As much as I've struggled to come to terms about some of the more dysfunctional things about my childhood I can say with certainty that my mom taught me well concerning sexual orientation. She taught me that I don't have to choose to check a box. I could dig deep into myself and be still. I could listen to what my heart told me. Isaiah, my brother, and I were taught this:

You fall in love with a person, not their gender

I was raised to believe that what makes a person is not their sexual organs or even their gender expression. That lesson afforded me the freedom to discover that I could love and be attracted to all kinds of people, and that the sexual expression that follows connection and love was neither heterosexual or homosexual. It was simply an extension of loving a person and wanting to express that love physically.

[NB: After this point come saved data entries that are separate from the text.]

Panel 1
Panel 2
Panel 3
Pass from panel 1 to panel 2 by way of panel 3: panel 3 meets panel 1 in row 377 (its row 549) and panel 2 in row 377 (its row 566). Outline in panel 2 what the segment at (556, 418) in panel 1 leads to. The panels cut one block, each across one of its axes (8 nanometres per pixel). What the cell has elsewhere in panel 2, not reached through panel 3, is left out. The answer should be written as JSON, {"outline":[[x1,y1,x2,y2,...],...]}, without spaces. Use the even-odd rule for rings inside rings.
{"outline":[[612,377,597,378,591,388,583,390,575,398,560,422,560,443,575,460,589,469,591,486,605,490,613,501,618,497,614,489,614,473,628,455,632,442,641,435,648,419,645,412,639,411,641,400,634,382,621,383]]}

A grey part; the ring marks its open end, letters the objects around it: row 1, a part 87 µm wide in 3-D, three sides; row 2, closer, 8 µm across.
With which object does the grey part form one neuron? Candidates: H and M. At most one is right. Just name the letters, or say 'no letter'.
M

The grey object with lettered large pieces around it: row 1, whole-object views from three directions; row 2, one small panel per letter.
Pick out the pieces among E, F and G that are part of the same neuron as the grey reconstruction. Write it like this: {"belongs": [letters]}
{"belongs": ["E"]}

Though my story takes a brief pit stop into the world of fundamentalist Christian dogma and a quick dance with shame about my identity, the same truth has always stayed cemented in my heart. It found itself buried under the imposed beliefs of those who taught me "marriage (and true love) is only between a man and a woman", but it wiggled itself free of the dirt of bigotry and grew in spite of the polluted soil. You fall in love with a person, not their gender. 

So I have.

I have fallen in love with girls and one boy. I married the boy. I don't know if it is an anomaly. I don't know if I should have married a girl. I don't know. I don't think about it. I don't feel like I need to extrapolate my choices that way. He asked me to marry him, I loved him, wanted to be in a relationship, and I said yes. We had kids. We built a life. I don't know the answers because I am not interested in taking on  a title or quantifying my connection with people to make myself more understandable to the world. This can get me in trouble. It makes people uncomfortable. "So you are bisexual? Have you ever had sex with a girl? Why did you marry a man? Do you want to leave him for women?" I don't answer these questions. These questions aren't asked because someone cares about my quality of life, the quality of life of the people I love, or ethics.... they ask because someone without borders feels an awful lot like a threat or they are curious.

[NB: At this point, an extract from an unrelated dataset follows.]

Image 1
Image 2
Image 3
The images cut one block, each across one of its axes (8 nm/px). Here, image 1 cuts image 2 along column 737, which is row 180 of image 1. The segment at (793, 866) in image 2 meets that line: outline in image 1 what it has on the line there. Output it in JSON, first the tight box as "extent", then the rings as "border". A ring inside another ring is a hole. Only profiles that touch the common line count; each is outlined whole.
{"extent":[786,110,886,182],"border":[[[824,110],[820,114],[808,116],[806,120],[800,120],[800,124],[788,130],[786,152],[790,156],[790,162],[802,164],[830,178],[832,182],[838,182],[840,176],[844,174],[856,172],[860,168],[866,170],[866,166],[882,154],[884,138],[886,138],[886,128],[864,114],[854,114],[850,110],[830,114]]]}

My mom has known my whole life. My mother-in-law knows, my best friend Sadie knows, my sister-in-law knows, my husband knows, my sister Paige knows, and my kids will know.

And now, I guess, you know.

I don't talk about this much openly because I live in a small town with small minded people. They struggle to understand my interracial marriage, much less a marriage with a member who has a mixed orientation. I was never cut and dry with any kind of definition. My personality, my race, my skill set.. I've always been a "bit of this and a bit of that" but mostly I've been about love and kindness and connection.

I am learning to be okay with it. I hope, one day, the world will too.